Endocr J. 2007 Aug;54(4):537-41. doi: 10.1507/endocrj.k06-083. Epub 2007 Jun 13.
Acromegaly is caused by excessive secretion of growth hormone (GH), and a resultant persistent elevation of insulin-like growth factor-1 (IGF-1) levels. Diabetes mellitus is accompanied in some acromegalic patients with insulin resistance. We encountered a type-2 diabetic patient who had a poorly controlled glycemic state and was diagnosed as acromegaly with normal IGF-1 levels. The patient showed definite acromegalic features.
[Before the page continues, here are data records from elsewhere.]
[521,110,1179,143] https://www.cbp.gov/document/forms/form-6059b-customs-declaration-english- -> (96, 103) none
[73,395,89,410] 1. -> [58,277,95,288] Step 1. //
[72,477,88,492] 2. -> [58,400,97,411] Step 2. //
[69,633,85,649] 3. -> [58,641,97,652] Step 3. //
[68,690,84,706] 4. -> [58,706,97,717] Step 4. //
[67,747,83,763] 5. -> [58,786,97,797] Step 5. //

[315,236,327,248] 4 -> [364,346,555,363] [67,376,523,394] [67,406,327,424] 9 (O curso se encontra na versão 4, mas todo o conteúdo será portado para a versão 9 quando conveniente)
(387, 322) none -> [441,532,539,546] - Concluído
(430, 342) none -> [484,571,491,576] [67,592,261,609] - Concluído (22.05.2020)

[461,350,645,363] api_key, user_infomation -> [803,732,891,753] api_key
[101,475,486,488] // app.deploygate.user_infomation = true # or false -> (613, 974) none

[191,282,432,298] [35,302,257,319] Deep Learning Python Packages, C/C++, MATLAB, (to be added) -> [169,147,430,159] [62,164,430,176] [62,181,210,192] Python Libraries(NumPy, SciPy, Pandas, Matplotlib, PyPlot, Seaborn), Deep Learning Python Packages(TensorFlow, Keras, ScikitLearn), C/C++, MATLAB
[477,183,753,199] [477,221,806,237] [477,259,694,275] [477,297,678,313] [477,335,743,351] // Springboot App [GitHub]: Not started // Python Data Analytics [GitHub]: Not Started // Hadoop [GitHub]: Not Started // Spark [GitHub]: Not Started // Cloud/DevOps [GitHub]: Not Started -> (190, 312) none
However, in the first screening test, GH levels were high and IGF-1 levels were inappropriately normal so the results were not close to the diagnosis of acromegaly. After moderate glycemic control, an oral glucose suppression test was performed, showing no suppressed GH response. TRH test revealed paradoxical increases in growth hormone levels and a brain MRI discovered a pituitary adenoma. After several-months insulin treatment, IGF-1 levels were increased to the abnormal state and GH levels were decreased without treatment for acromegaly. Here we report the rare case of acromegaly that presents inappropriately normal IGF-1 levels at the time of diagnosis in uncontrolled type 2 diabetic patient and shows increased IGF-1 levels after glycemic control with insulin therapy. When evaluating acromegaly in type 2 diabetes under poorly controlled glycemia, cautious IGF-1 analysis is needed after sufficient glycemic control.
肢端肥大症由生长激素(GH)分泌过多以及由此导致的胰岛素样生长因子-1(IGF-1)水平持续升高引起。一些肢端肥大症患者伴有胰岛素抵抗,从而并发糖尿病。我们遇到一名2型糖尿病患者,其血糖控制不佳,被诊断为IGF-1水平正常的肢端肥大症。该患者表现出明确的肢端肥大症特征。然而,在首次筛查试验中,GH水平升高而IGF-1水平却异常正常,因此结果与肢端肥大症的诊断不符。在适度控制血糖后,进行了口服葡萄糖抑制试验,结果显示GH反应未被抑制。促甲状腺激素释放激素(TRH)试验显示生长激素水平反常升高,脑部磁共振成像(MRI)发现垂体腺瘤。经过数月的胰岛素治疗后,IGF-1水平升高至异常状态,且未进行肢端肥大症治疗的情况下GH水平下降。在此,我们报告这例罕见的肢端肥大症病例,该病例在未控制的2型糖尿病患者诊断时IGF-1水平异常正常,而在胰岛素治疗控制血糖后IGF-1水平升高。在评估血糖控制不佳的2型糖尿病患者的肢端肥大症时,在充分控制血糖后需要谨慎进行IGF-1分析。